Love the hip score, daddy o.
December 30, 2012
The 7th Dracula sequel to be done by Hammer, and after Scars of Dracula (1970) had stalled at the box-office, Hammer literally went for broke with this contemporary setting, instead of having it set in old Europe, they moved it to Swinging London, after much of the swinging had stopped. It was a big hit at the time, but it hasn't aged very well, and it's star looked bored to death too. It begins with Dracula (Christopher Lee) being killed by Lawrence Van Helsing (Peter Cushing) in 1872, and Van Helsing dies while killing Dracula, but Dracula's ashes and ring are taken, and buried near where Van Helsing has been laid to rest.
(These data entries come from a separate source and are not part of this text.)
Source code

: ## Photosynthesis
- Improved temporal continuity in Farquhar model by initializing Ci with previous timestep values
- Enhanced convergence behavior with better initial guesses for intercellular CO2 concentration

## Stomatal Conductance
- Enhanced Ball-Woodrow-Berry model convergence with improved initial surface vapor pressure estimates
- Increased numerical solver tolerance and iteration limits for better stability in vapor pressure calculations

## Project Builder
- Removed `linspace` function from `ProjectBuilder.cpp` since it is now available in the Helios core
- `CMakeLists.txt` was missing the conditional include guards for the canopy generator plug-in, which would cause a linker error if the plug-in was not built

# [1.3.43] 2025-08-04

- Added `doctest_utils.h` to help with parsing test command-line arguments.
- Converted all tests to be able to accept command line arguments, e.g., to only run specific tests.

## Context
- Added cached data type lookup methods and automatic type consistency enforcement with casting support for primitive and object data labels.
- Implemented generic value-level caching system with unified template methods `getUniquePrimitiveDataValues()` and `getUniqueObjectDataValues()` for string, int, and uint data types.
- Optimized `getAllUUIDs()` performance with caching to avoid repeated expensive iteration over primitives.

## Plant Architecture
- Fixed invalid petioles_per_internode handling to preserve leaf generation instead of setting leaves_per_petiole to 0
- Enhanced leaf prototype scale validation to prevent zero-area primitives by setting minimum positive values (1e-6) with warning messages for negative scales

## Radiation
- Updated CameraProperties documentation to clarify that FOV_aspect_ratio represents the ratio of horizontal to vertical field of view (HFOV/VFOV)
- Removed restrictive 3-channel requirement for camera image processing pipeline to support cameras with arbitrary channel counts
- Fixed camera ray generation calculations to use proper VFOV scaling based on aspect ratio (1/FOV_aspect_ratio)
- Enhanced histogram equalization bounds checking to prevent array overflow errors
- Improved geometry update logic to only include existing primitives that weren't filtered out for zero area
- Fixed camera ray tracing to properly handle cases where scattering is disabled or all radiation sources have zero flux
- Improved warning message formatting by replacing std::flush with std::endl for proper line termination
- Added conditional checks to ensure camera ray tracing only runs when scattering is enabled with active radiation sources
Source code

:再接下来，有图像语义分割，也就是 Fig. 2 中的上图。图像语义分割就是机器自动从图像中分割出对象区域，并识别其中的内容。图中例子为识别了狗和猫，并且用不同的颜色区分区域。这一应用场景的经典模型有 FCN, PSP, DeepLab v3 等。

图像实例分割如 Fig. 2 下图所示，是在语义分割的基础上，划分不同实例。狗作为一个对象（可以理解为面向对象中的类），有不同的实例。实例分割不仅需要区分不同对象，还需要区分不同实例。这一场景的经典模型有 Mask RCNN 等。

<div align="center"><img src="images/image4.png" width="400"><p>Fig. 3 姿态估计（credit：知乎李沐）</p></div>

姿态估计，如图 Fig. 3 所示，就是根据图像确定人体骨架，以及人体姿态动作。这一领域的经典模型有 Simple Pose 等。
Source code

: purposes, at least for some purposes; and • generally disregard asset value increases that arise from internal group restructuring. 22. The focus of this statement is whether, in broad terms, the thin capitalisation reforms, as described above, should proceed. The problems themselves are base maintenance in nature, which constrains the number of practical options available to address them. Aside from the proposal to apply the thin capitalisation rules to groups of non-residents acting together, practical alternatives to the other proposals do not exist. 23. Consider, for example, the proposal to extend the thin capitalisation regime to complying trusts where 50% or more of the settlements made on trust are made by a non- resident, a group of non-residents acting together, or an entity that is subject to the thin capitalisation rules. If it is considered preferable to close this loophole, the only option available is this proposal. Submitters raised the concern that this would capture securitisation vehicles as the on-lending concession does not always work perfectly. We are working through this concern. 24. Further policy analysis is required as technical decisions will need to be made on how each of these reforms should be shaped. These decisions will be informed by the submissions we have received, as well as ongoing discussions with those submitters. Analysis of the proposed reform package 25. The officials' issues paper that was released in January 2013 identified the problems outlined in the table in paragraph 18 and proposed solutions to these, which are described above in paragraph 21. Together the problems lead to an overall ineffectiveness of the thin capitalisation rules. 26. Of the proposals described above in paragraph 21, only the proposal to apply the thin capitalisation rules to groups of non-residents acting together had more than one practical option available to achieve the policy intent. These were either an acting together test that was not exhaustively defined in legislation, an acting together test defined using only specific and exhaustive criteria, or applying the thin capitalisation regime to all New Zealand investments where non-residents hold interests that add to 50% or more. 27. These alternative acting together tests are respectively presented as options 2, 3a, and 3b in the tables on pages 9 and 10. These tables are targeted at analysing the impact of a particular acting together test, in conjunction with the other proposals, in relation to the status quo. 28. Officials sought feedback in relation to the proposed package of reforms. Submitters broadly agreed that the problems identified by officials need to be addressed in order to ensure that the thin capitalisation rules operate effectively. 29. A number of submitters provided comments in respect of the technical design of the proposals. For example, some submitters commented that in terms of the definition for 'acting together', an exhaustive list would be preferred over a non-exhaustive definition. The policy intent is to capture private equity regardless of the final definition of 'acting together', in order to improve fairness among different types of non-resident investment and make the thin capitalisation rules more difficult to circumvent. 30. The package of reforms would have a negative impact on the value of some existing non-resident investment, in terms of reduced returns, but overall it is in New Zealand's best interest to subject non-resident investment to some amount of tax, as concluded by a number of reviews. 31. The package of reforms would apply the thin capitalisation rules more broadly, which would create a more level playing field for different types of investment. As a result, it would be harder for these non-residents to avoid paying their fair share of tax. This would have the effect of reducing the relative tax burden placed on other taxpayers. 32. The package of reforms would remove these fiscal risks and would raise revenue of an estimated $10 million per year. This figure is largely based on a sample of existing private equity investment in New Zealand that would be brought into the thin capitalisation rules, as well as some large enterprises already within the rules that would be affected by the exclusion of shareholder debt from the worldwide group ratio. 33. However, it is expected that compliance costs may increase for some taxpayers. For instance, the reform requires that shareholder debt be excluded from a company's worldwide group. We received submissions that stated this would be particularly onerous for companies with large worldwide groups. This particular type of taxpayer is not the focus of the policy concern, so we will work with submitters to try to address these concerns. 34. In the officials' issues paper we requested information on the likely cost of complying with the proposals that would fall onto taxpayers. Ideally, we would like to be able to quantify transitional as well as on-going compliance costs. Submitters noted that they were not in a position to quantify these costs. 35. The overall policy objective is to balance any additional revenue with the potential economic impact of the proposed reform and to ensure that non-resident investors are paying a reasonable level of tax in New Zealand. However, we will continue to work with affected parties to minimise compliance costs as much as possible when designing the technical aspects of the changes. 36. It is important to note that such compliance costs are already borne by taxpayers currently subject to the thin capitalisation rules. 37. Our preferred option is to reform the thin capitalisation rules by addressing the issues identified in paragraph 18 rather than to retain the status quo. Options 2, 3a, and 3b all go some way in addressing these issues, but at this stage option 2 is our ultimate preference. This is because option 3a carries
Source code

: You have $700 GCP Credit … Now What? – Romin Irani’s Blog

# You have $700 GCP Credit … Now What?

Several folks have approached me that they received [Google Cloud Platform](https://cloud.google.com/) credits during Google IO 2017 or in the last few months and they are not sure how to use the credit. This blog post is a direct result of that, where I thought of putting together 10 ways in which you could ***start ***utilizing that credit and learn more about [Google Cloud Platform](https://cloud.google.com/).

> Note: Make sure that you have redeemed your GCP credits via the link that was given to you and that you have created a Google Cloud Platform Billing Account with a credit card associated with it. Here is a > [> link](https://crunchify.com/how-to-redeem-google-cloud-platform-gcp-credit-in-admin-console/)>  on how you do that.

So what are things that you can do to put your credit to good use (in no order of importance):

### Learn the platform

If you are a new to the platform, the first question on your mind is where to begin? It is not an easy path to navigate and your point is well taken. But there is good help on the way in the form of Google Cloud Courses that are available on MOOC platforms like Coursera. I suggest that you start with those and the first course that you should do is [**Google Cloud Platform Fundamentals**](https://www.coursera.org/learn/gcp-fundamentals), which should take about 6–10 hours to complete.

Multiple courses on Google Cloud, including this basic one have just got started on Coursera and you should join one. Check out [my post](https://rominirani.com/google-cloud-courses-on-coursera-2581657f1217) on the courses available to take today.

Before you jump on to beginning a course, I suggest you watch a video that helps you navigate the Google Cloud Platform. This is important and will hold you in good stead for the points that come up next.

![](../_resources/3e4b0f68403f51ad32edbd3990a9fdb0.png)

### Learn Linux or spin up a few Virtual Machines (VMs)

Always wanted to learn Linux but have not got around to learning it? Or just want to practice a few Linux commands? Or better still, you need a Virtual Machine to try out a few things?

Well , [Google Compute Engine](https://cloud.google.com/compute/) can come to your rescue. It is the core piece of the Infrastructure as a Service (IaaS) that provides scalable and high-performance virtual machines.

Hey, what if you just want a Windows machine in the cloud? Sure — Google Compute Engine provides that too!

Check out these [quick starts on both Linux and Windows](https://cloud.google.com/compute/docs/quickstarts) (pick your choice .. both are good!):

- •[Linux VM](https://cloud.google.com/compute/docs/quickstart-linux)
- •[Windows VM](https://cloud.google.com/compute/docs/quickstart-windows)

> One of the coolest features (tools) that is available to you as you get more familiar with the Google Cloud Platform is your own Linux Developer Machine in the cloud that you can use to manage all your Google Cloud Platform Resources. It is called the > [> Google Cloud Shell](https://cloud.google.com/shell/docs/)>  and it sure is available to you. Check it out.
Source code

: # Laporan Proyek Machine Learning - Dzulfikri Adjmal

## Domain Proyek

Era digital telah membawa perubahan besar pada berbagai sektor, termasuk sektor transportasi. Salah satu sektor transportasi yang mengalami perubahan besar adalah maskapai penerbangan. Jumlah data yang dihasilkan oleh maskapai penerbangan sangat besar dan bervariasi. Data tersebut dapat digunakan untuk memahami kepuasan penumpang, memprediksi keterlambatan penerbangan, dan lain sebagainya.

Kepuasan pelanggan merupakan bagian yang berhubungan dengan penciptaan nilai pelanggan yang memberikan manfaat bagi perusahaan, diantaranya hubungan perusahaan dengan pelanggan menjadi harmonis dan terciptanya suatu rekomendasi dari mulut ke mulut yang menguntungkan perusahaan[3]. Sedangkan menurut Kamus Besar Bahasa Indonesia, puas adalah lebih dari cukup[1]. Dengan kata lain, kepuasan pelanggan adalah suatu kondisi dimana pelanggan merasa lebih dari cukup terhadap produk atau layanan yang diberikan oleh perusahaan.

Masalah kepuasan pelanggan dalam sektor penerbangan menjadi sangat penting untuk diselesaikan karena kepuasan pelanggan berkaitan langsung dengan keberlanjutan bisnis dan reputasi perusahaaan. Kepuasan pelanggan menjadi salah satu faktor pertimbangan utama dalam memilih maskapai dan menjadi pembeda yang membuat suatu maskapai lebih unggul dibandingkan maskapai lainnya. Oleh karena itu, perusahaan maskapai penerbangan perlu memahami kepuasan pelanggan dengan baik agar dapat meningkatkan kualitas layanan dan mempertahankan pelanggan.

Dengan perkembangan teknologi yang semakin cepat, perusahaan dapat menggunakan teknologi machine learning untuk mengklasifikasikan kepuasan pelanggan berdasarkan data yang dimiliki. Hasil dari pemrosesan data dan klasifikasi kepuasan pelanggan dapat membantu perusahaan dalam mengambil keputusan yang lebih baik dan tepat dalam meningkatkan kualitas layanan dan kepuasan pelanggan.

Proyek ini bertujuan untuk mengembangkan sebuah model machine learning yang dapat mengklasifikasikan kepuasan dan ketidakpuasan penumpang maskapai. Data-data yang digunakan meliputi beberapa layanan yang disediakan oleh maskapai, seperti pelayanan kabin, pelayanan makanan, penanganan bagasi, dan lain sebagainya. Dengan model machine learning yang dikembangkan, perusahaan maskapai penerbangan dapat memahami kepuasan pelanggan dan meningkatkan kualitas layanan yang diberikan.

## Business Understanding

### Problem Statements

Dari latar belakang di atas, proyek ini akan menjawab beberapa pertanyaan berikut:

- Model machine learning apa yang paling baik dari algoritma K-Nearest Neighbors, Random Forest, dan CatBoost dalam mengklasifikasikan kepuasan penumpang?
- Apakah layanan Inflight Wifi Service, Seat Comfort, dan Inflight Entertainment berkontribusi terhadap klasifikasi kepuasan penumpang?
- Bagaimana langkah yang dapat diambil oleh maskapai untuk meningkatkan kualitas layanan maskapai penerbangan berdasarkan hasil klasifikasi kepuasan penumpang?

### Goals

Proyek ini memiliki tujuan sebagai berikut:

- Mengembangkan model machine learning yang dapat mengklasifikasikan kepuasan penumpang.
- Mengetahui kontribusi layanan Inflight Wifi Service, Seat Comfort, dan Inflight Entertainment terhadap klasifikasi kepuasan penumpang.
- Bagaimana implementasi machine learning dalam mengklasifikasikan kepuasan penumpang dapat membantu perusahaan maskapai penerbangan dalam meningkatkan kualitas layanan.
Flash forwards 100 years, and Lorrimer Van Helsing (Cushing again), continues studying the occult like his ancestor did. Lorrimer's granddaughter Jessica Van Helsing (Stephanie Beacham), gets involved with occult worshipers led by Johnny Alucard (Christopher Neame), whose ancestor was a follower of Dracula. However, during a ritual, they bring Dracula back to life, and the murders begin all over again. It's a very silly film, it might have been cool and trendy back then, but now it just looks embarrassing. Lee didn't want to do any more Dracula's at the time, but Hammer always kept coaxing him back somehow. Hammer were struggling badly at the time, and they needed a hit, and this helped them, and they were able to find money to do another sequel, which started production almost immediately after this opened.